A Penitente Cinco tem armários em profusão. É preciso tirar tudo de dentro, higienizá-los e organizá-los por ordem de cor, tamanho e utilidade, quase que diariamente. Esse serviço tem o infinito como limite. Sem contar os sapatos que são limpos até nos solados. Uma vez por mês alveja toda a roupa branca. Nunca está satisfeita. Não é raro encontrá-la em ação às 3 horas da manhã. O marido, quando vai dormir às 11 da noite, a chama, mas ela não consegue ir descansar, porque tem muito a fazer. Mais de uma vez, quando ele acorda, encontra a mulher na faxina de ontem, suada, desgrenhada, uma bruxa. Isso às 6 horas da manhã, e ela não consegue parar.

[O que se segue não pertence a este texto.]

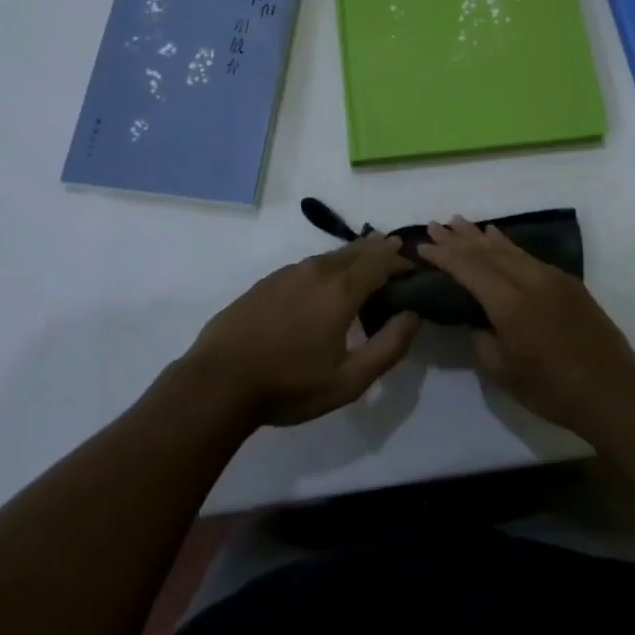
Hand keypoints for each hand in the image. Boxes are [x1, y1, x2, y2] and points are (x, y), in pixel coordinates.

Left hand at [183, 234, 419, 427]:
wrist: (218, 381)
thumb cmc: (289, 384)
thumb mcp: (348, 380)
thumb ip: (388, 346)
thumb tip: (413, 315)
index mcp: (341, 289)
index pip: (381, 261)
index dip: (402, 262)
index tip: (416, 269)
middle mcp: (317, 270)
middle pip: (357, 250)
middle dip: (380, 250)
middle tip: (397, 255)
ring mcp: (289, 272)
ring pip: (331, 256)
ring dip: (354, 257)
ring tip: (366, 265)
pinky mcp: (268, 281)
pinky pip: (309, 266)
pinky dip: (328, 267)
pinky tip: (325, 284)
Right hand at [421, 216, 634, 439]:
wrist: (613, 390)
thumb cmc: (553, 389)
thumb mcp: (503, 372)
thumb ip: (482, 340)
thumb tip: (477, 320)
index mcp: (509, 303)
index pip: (469, 268)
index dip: (444, 256)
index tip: (422, 246)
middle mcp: (529, 280)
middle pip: (486, 252)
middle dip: (458, 239)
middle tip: (434, 226)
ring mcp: (550, 277)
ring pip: (508, 249)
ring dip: (481, 236)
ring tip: (459, 222)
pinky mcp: (566, 282)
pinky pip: (527, 255)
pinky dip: (507, 245)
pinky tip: (497, 238)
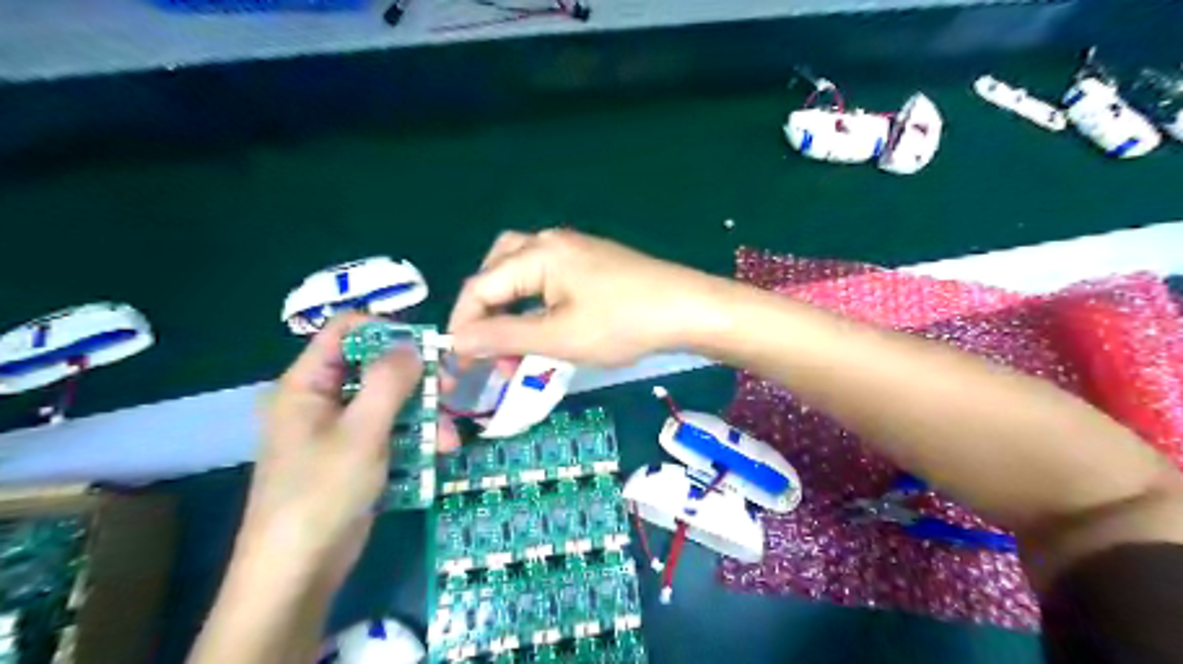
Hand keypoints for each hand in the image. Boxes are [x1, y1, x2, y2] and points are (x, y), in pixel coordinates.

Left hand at [239, 313, 455, 588]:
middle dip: (417, 380)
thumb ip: (389, 381)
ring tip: (450, 438)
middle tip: (452, 388)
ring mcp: (341, 430)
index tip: (427, 345)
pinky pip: (391, 432)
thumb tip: (413, 344)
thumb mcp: (361, 432)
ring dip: (424, 416)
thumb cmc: (322, 493)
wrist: (299, 571)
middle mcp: (323, 400)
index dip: (386, 330)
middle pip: (375, 368)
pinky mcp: (357, 456)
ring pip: (390, 403)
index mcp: (307, 384)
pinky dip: (415, 439)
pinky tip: (439, 454)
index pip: (344, 331)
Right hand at [448, 229, 724, 364]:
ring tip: (512, 339)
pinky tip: (544, 324)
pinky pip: (548, 276)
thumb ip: (503, 337)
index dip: (464, 323)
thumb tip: (457, 340)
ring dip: (509, 304)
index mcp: (538, 254)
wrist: (688, 309)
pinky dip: (534, 301)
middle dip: (484, 307)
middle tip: (485, 342)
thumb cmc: (623, 324)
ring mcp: (575, 250)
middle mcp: (551, 242)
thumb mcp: (559, 337)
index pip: (480, 285)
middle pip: (497, 268)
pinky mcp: (592, 262)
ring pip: (522, 271)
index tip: (459, 361)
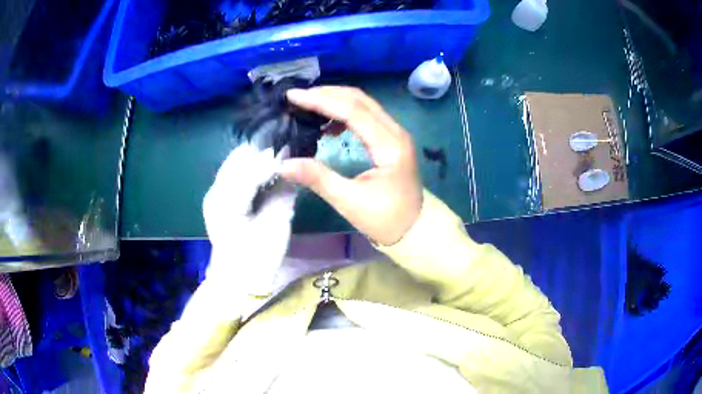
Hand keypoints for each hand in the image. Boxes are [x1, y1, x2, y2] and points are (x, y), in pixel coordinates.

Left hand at [203, 144, 295, 294]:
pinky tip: (263, 170)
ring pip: (234, 163)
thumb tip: (291, 167)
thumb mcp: (277, 225)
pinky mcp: (215, 199)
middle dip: (262, 152)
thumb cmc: (258, 258)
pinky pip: (232, 174)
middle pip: (239, 159)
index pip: (252, 169)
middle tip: (285, 148)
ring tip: (276, 156)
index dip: (273, 159)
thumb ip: (283, 193)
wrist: (236, 281)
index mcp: (229, 203)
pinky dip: (247, 168)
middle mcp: (216, 193)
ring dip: (254, 158)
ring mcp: (213, 195)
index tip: (292, 148)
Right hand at [280, 87, 422, 245]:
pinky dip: (345, 113)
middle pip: (359, 100)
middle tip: (297, 97)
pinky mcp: (391, 139)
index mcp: (389, 145)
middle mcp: (396, 132)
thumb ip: (317, 178)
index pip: (353, 111)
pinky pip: (367, 116)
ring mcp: (396, 134)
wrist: (415, 229)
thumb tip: (283, 164)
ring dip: (335, 100)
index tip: (293, 96)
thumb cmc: (385, 219)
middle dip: (327, 94)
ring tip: (308, 105)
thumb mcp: (349, 201)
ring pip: (364, 104)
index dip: (321, 101)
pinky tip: (327, 124)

Todas elas podem ser uma só, e poucos poderão dizer que não conhecem alguém assim. As penitentes do lar estão em todos os lugares. São escravas das suas decisões. Não há feitor, mas se sentem flageladas pela própria obstinação até sair sangue das suas sofridas costas. Não há tronco, mas parece haver algo no centro da casa, para o sacrifício diário, e nos pés, pesados grilhões.

A sociedade patriarcal colocou esferas nos pés das mulheres. Esses serviços foram institucionalizados ao nascer, porém muitas se rebelaram e foram trabalhar fora de casa, mas, a segunda jornada as espera. Elas cuidam das crianças, de si, do trabalho fora, da casa, da roupa, da comida, das compras, das contas e ainda se ajeitam com os maridos. Não são valorizadas por isso.

As penitentes maiores são as donas de casa em tempo integral. Trabalham as obrigações diurnas, e não sossegam à noite. Depois de arrumar suas casas, arrumam gratuitamente casas de parentes.

As obsessões necessitam de tratamento psiquiátrico. Quem tem esse tipo de comportamento não admite que o tenha e não aceita se tratar, no entanto, é preciso oferecê-lo a essas vítimas de si mesmas.